YOUR OBJECTIVE ▸
For this exercise, reproduce each entry below exactly, excluding pictures.

EXERCISE DATA ▸
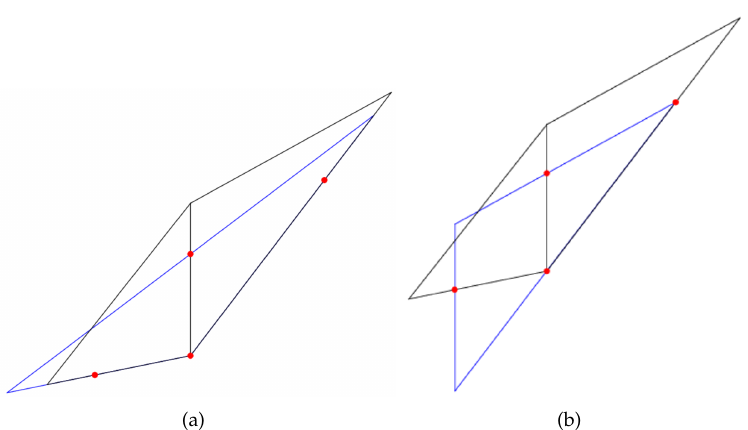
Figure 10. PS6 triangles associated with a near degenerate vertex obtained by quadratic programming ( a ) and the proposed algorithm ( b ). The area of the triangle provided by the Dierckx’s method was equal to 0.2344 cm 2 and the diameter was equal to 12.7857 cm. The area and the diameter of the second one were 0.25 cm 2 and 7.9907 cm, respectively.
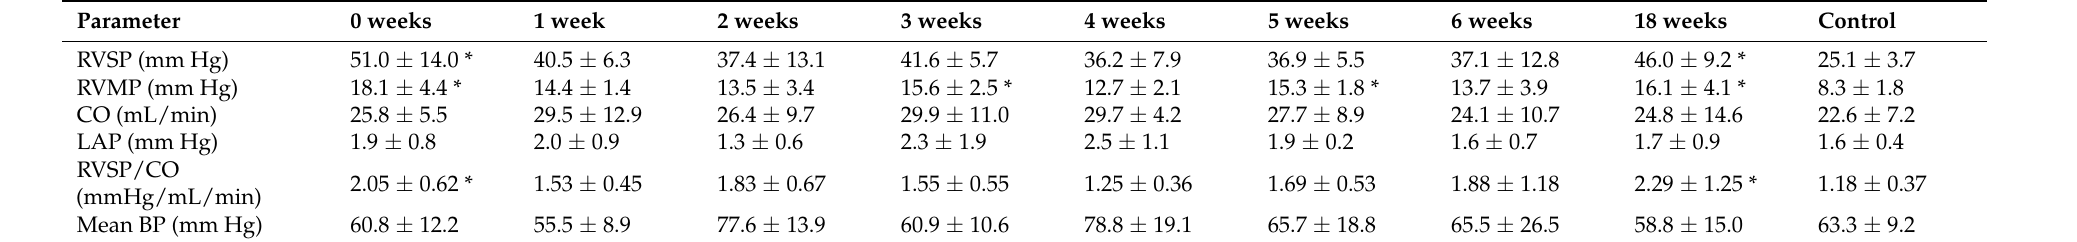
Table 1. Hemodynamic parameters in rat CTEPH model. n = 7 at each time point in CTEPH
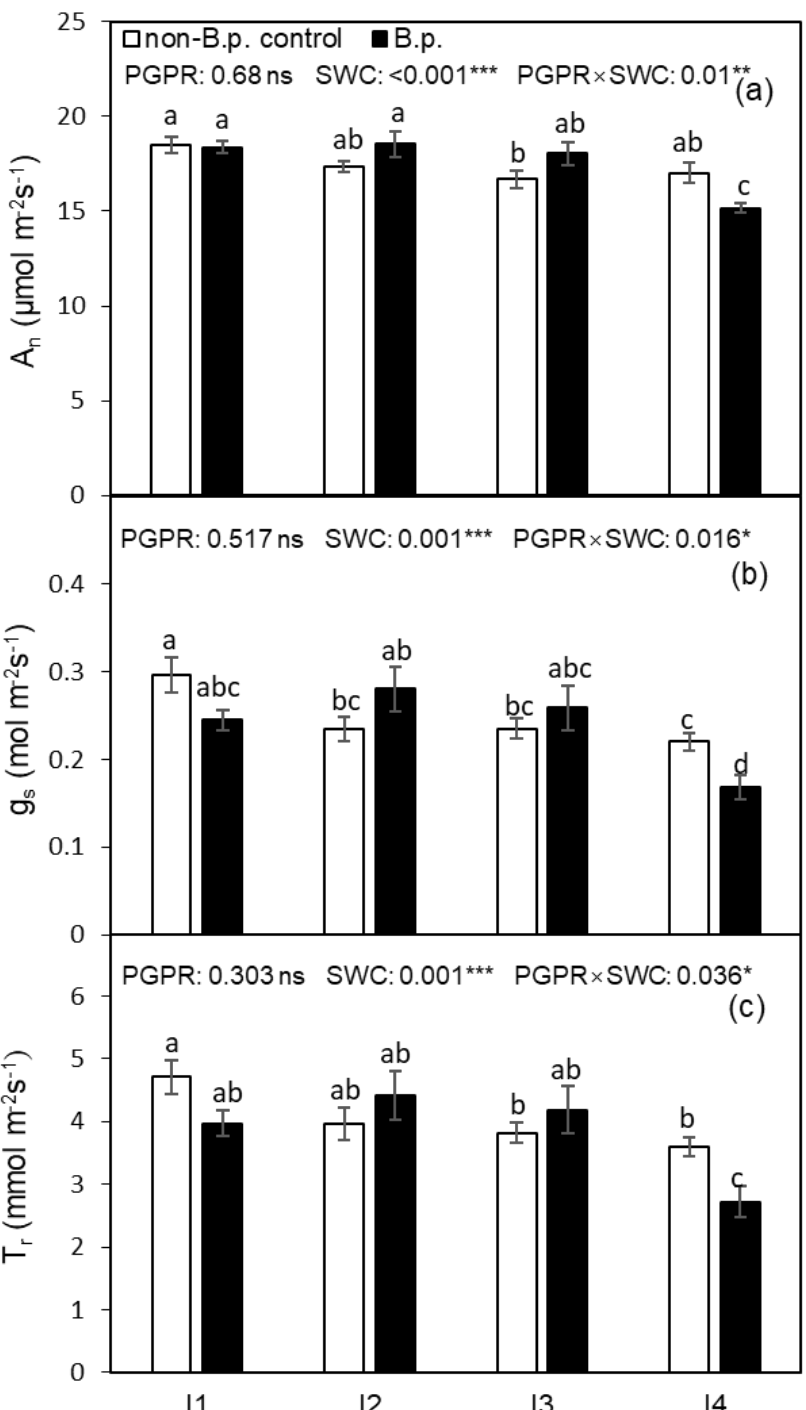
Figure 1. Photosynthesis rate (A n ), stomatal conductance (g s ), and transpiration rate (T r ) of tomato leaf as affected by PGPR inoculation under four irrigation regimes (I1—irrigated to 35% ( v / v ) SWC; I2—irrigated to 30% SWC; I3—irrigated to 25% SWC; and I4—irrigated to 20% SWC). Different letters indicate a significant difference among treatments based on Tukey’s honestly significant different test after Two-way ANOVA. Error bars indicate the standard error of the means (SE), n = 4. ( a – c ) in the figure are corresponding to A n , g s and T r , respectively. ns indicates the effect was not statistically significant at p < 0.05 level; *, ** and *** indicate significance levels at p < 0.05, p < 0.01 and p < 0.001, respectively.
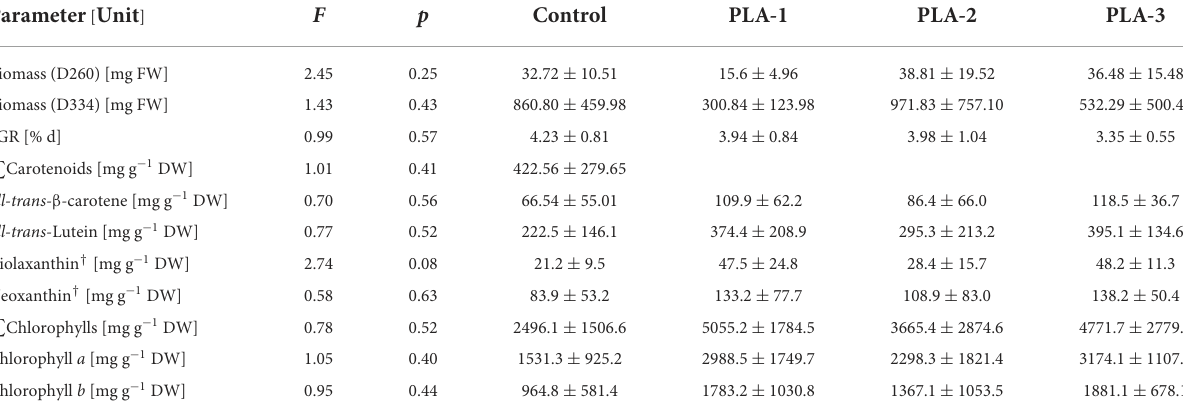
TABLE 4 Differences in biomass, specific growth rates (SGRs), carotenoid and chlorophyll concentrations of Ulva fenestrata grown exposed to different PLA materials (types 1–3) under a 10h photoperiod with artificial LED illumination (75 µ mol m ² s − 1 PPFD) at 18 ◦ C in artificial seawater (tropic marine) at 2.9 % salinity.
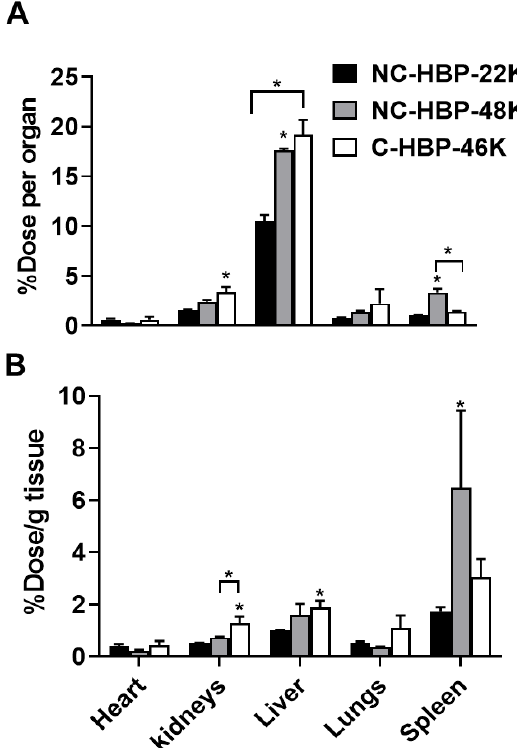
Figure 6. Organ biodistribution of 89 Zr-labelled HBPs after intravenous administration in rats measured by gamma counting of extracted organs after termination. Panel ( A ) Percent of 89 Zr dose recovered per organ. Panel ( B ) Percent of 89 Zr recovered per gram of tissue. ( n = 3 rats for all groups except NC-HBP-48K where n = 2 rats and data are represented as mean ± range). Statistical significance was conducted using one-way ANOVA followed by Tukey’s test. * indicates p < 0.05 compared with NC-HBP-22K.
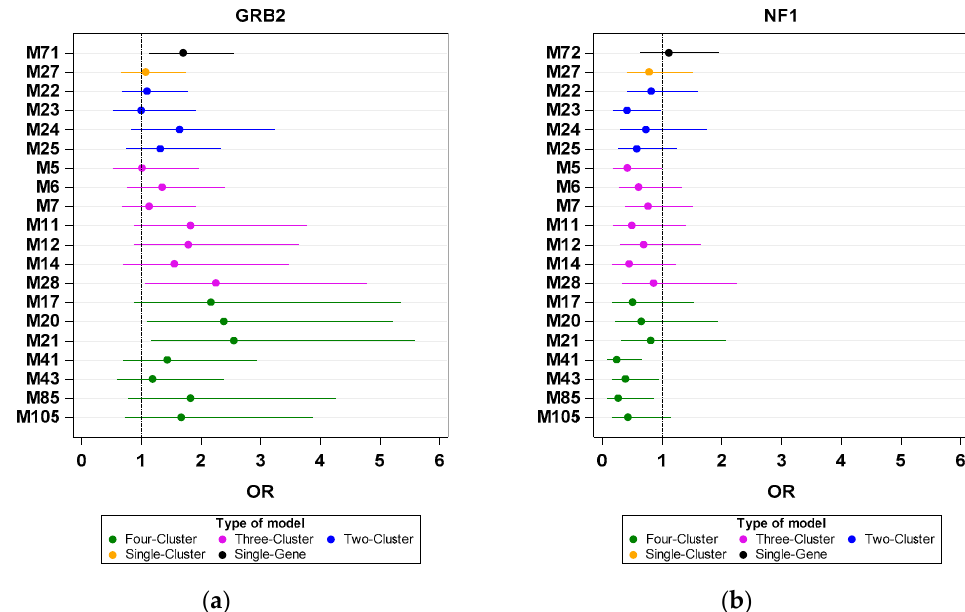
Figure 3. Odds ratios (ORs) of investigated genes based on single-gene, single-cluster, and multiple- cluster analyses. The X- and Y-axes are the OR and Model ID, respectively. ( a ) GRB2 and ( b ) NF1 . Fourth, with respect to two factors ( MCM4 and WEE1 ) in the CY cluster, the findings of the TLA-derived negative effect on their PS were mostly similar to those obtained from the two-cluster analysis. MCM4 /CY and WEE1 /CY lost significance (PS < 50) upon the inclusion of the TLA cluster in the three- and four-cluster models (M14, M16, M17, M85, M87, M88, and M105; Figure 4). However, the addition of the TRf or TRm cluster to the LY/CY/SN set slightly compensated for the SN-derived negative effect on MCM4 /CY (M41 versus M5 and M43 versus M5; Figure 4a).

SOLUTION TO THIS TASK ▸
Figure 10. PS6 triangles associated with a near degenerate vertex obtained by quadratic programming ( a ) and the proposed algorithm ( b ). The area of the triangle provided by the Dierckx’s method was equal to 0.2344 cm 2 and the diameter was equal to 12.7857 cm. The area and the diameter of the second one were 0.25 cm 2 and 7.9907 cm, respectively.
Table 1. Hemodynamic parameters in rat CTEPH model. n = 7 at each time point in CTEPH
Figure 1. Photosynthesis rate (A n ), stomatal conductance (g s ), and transpiration rate (T r ) of tomato leaf as affected by PGPR inoculation under four irrigation regimes (I1—irrigated to 35% ( v / v ) SWC; I2—irrigated to 30% SWC; I3—irrigated to 25% SWC; and I4—irrigated to 20% SWC). Different letters indicate a significant difference among treatments based on Tukey’s honestly significant different test after Two-way ANOVA. Error bars indicate the standard error of the means (SE), n = 4. ( a – c ) in the figure are corresponding to A n , g s and T r , respectively. ns indicates the effect was not statistically significant at p < 0.05 level; *, ** and *** indicate significance levels at p < 0.05, p < 0.01 and p < 0.001, respectively.
TABLE 4 Differences in biomass, specific growth rates (SGRs), carotenoid and chlorophyll concentrations of Ulva fenestrata grown exposed to different PLA materials (types 1–3) under a 10h photoperiod with artificial LED illumination (75 µ mol m ² s − 1 PPFD) at 18 ◦ C in artificial seawater (tropic marine) at 2.9 % salinity.
Figure 6. Organ biodistribution of 89 Zr-labelled HBPs after intravenous administration in rats measured by gamma counting of extracted organs after termination. Panel ( A ) Percent of 89 Zr dose recovered per organ. Panel ( B ) Percent of 89 Zr recovered per gram of tissue. ( n = 3 rats for all groups except NC-HBP-48K where n = 2 rats and data are represented as mean ± range). Statistical significance was conducted using one-way ANOVA followed by Tukey’s test. * indicates p < 0.05 compared with NC-HBP-22K.
Figure 3. Odds ratios (ORs) of investigated genes based on single-gene, single-cluster, and multiple- cluster analyses. The X- and Y-axes are the OR and Model ID, respectively. ( a ) GRB2 and ( b ) NF1 . Fourth, with respect to two factors ( MCM4 and WEE1 ) in the CY cluster, the findings of the TLA-derived negative effect on their PS were mostly similar to those obtained from the two-cluster analysis. MCM4 /CY and WEE1 /CY lost significance (PS < 50) upon the inclusion of the TLA cluster in the three- and four-cluster models (M14, M16, M17, M85, M87, M88, and M105; Figure 4). However, the addition of the TRf or TRm cluster to the LY/CY/SN set slightly compensated for the SN-derived negative effect on MCM4 /CY (M41 versus M5 and M43 versus M5; Figure 4a).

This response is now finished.